É claro que criar um fake tem seus riscos. A chance de alguém parecer artificial pode diminuir as oportunidades de conquistar os demais competidores, mesmo assim, não deixa de ser saboroso enganar concorrentes e trazê-los para o seu lado da força. Fakes que possuem um gênero diverso do participante são os mais vulneráveis. Em um dos episódios, um jogador criou um perfil feminino que logo foi questionado pela maneira “forçada” com que conversava.
Se o conflito pode alimentar a trama para quem está assistindo neste lado do confinamento, entre os participantes é perigoso estar muito na ofensiva. Pela lógica, quem tem o poder de garantir sua permanência na disputa está há poucos metros, no apartamento de baixo ou de cima. Por isso, The Circle Brazil mantém um clima amistoso que foge das brigas e baixarias de outros formatos de reality mais populares no País. Não se ganha nada no grito, mas na capacidade de formar – e manter – aliados, e se divertir.

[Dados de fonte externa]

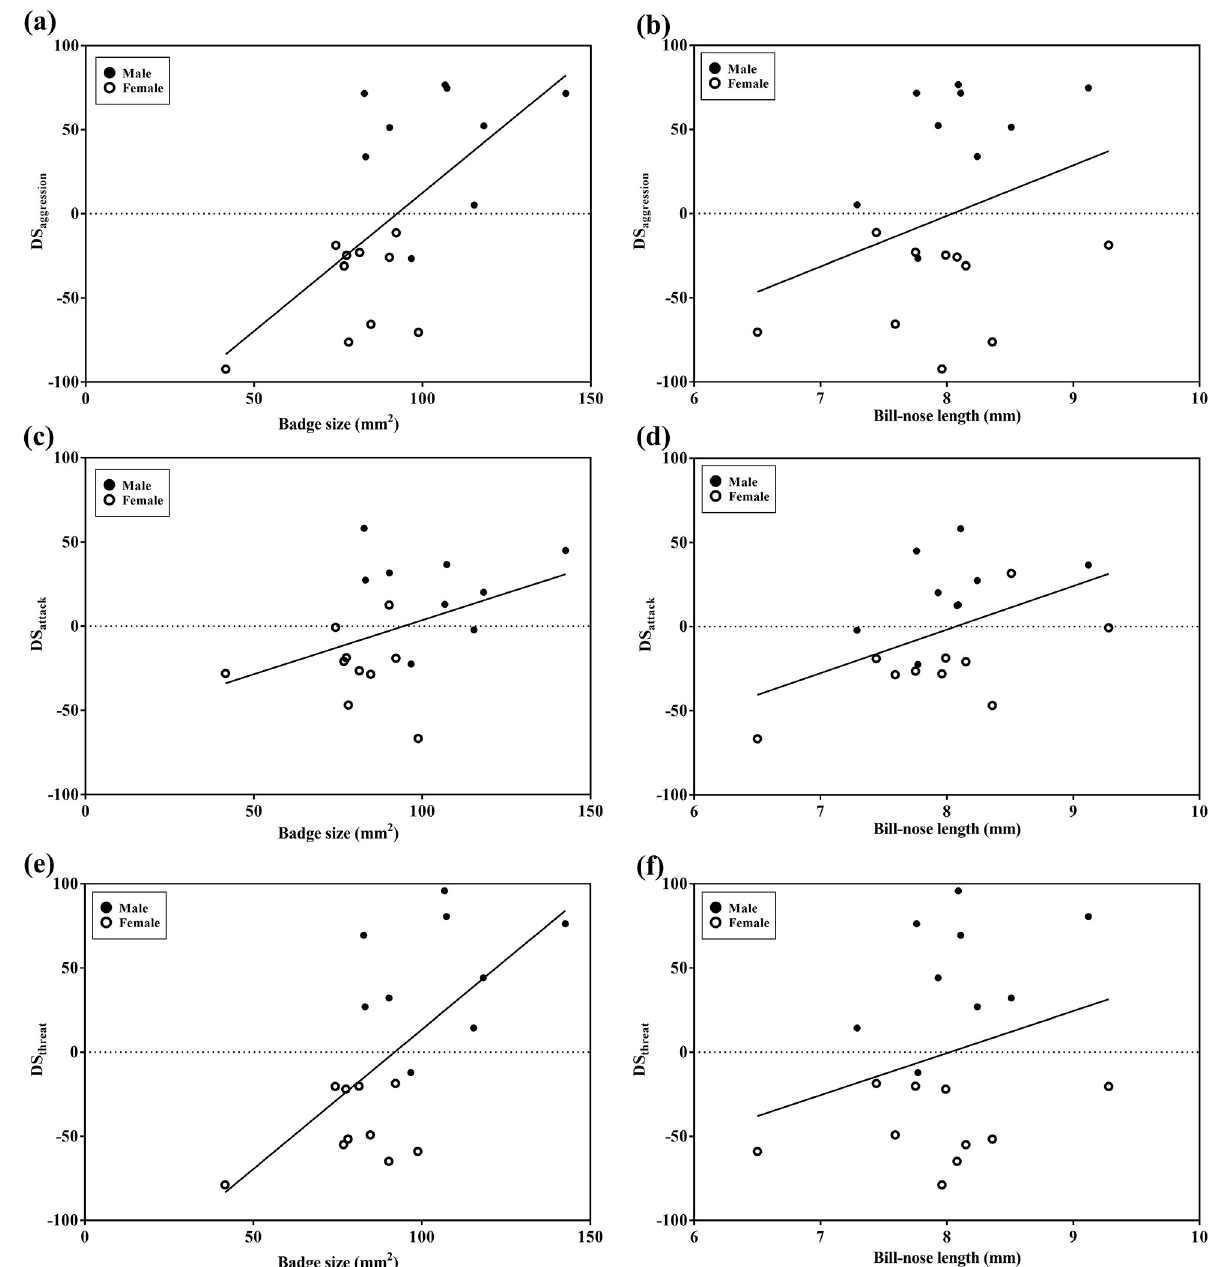
Fig 2. The relationship between either morphological trait or DS scores. The relationship between either morphological trait and badge size (a, c, e) or morphological traits and bill–head length (b, d, f) in relation to DS aggression (a, b), DS attack (c, d), and DS threat (e, f). Higher David’s scores (DS) indicate more dominant individuals. Solid lines indicate the estimated effect of morphological traits on dominance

Mas, como todo reality, a disputa também se faz no ruído. Na plataforma Circle, é possível criar grupo fechados, conversas privadas, além das coletivas. É uma forma interessante de ver o comportamento mais “público”, em chats com todos os competidores, e como os segredos são contados nas conversas com apenas dois jogadores.
Em um dos episódios, esse embate se mostra quando uma participante recebe uma surpresa de um dos jogadores. Quando questionada pelo coletivo, a moça nega que foi a contemplada. Por um tempo, fica a impressão de que alguém está mentindo para todo mundo. A derrocada da participante começa quando o jogador que a presenteou passa a informação para outro competidor. Ao final de cada etapa, cada participante deve eleger os seus preferidos, do primeiro ao último lugar. Os dois melhores colocados têm a justa missão de bloquear alguém do jogo. Não deixa de ser um fim virtual, já que o eliminado terá a chance de visitar o apartamento de qualquer um dos outros jogadores.
Com uma estreia em boa hora, a versão brasileira de The Circle demonstra que o confinamento pode ser preenchido com boas doses de entretenimento offline. Dos livros de pintar ao trabalho manual, o tempo é ocupado de maneira relaxante. Festas temáticas, mesmo que individuais, podem ajudar na descontração.
Depois da competição, Dumaresq se mudou de Natal para São Paulo. “Agora estamos todos aqui, e eu confinado novamente. A diferença é que agora ninguém está concorrendo a R$ 300 mil.”
As informações são do jornal O Estado de S. Paulo.